Erongo governor Neville Andre has called on coastal church leaders and their communities to be the ‘father for the fatherless’, especially grooming boys into successful, productive men.
At a meeting at the governor’s office on Wednesday, Andre emphasised the urgency of addressing issues faced by the ‘boy child’ in local communities, describing this as a burning issue that requires a concerted effort from all stakeholders. He noted that many boys in the community are being left to fend for themselves, becoming vulnerable to various social ills such as drug and alcohol abuse, dropping out of school and crime.
“We are leaving the boy child alone and they are taken up by the issues of the world. They are not inspired and they tend to become unsuccessful and also personalities that are disturbing our community and societies,” the governor said, highlighting the need for strong male role models.
The stakeholders discussed how the church, community leaders and law enforcement agencies can collaborate to support boys and young males and equip them to be valuable members of society.
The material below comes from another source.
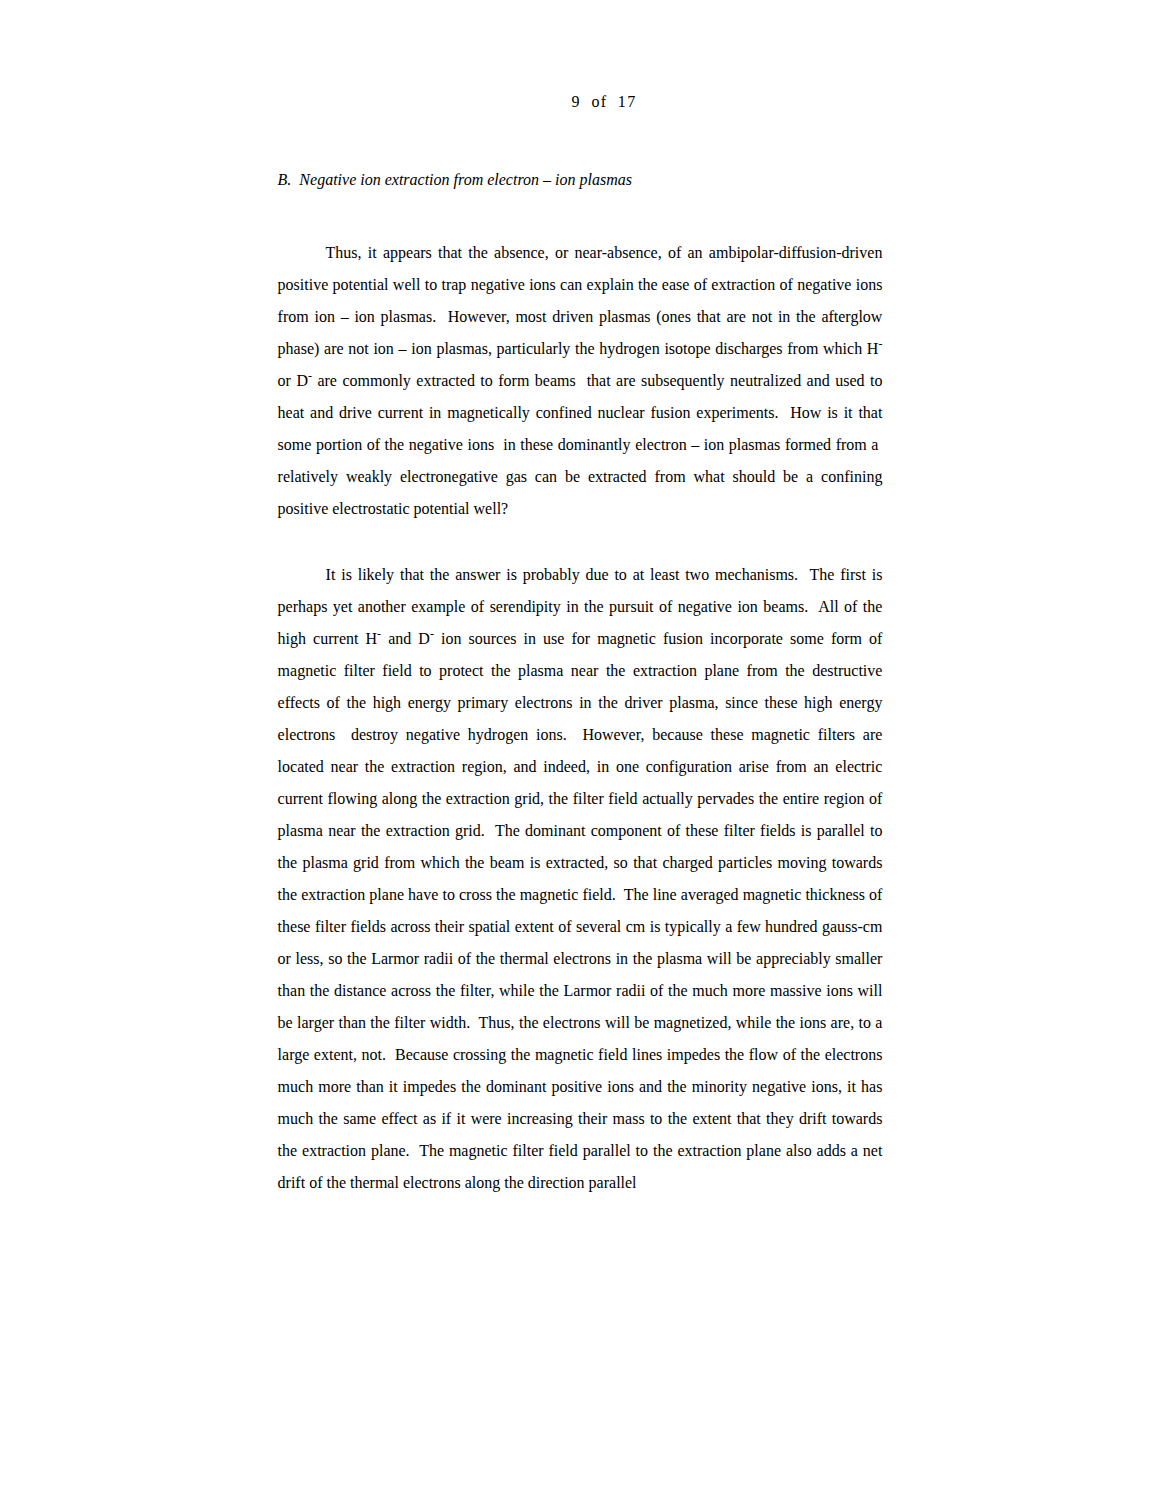9 of 17
B. Negative ion extraction from electron – ion plasmas
Thus, it appears that the absence, or near-absence, of an ambipolar-diffusion-driven positive potential well to trap negative ions can explain the ease of extraction of negative ions from ion – ion plasmas. However, most driven plasmas (ones that are not in the afterglow phase) are not ion – ion plasmas, particularly the hydrogen isotope discharges from which H- or D- are commonly extracted to form beams that are subsequently neutralized and used to heat and drive current in magnetically confined nuclear fusion experiments. How is it that some portion of the negative ions in these dominantly electron – ion plasmas formed from a relatively weakly electronegative gas can be extracted from what should be a confining positive electrostatic potential well?
It is likely that the answer is probably due to at least two mechanisms. The first is perhaps yet another example of serendipity in the pursuit of negative ion beams. All of the high current H- and D- ion sources in use for magnetic fusion incorporate some form of magnetic filter field to protect the plasma near the extraction plane from the destructive effects of the high energy primary electrons in the driver plasma, since these high energy electrons destroy negative hydrogen ions. However, because these magnetic filters are located near the extraction region, and indeed, in one configuration arise from an electric current flowing along the extraction grid, the filter field actually pervades the entire region of plasma near the extraction grid. The dominant component of these filter fields is parallel to the plasma grid from which the beam is extracted, so that charged particles moving towards the extraction plane have to cross the magnetic field. The line averaged magnetic thickness of these filter fields across their spatial extent of several cm is typically a few hundred gauss-cm or less, so the Larmor radii of the thermal electrons in the plasma will be appreciably smaller than the distance across the filter, while the Larmor radii of the much more massive ions will be larger than the filter width. Thus, the electrons will be magnetized, while the ions are, to a large extent, not. Because crossing the magnetic field lines impedes the flow of the electrons much more than it impedes the dominant positive ions and the minority negative ions, it has much the same effect as if it were increasing their mass to the extent that they drift towards the extraction plane. The magnetic filter field parallel to the extraction plane also adds a net drift of the thermal electrons along the direction parallel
Andre proposed a regular, structured engagement between community organisations, churches and the police. He envisions leaders coming to church services to have conversations for about an hour with congregations, to address and discuss these pressing issues.
“It is also vital that we, as parents, support our children to make sure they have the necessary education and support to deal with the challenges they face in life,” the governor added.
Fabian Langenhoven, of the Coastal Drug Awareness Campaign at Walvis Bay, stressed the importance of the home as the starting point for addressing societal problems.
“The problem actually starts at home,” he said, emphasising the importance of involving religious leaders, as their influence can penetrate family units and thus serve as a catalyst for change.
Tangeni Mujoro of The Blue Project, who is also a concerned mother of a son, said women face unique struggles when raising boys without adequate male role models.
“As a woman, I cannot fulfil a man’s role at a certain place or stage of my son’s life,” she admitted and called for men to contribute time to mentoring the young generation. She is a founder of The Blue Project platform that invites men to engage, mentor and shape boys into responsible men.
Gerald Witbooi of the Young Men’s Christian Association at Walvis Bay stressed the importance of a father’s role in affirming a child’s identity and imparting life skills.
The initiative by the governor comes shortly after a recent police operation at the coast successfully intercepted drugs valued at N$1,5 million. “With the limited resources at their disposal, the police managed to thwart these drugs who were headed to destroy individuals, families, societies and our country,” Andre said.
He handed over a certificate of appreciation to Erongo police commander commissioner Nikolaus Kupembona.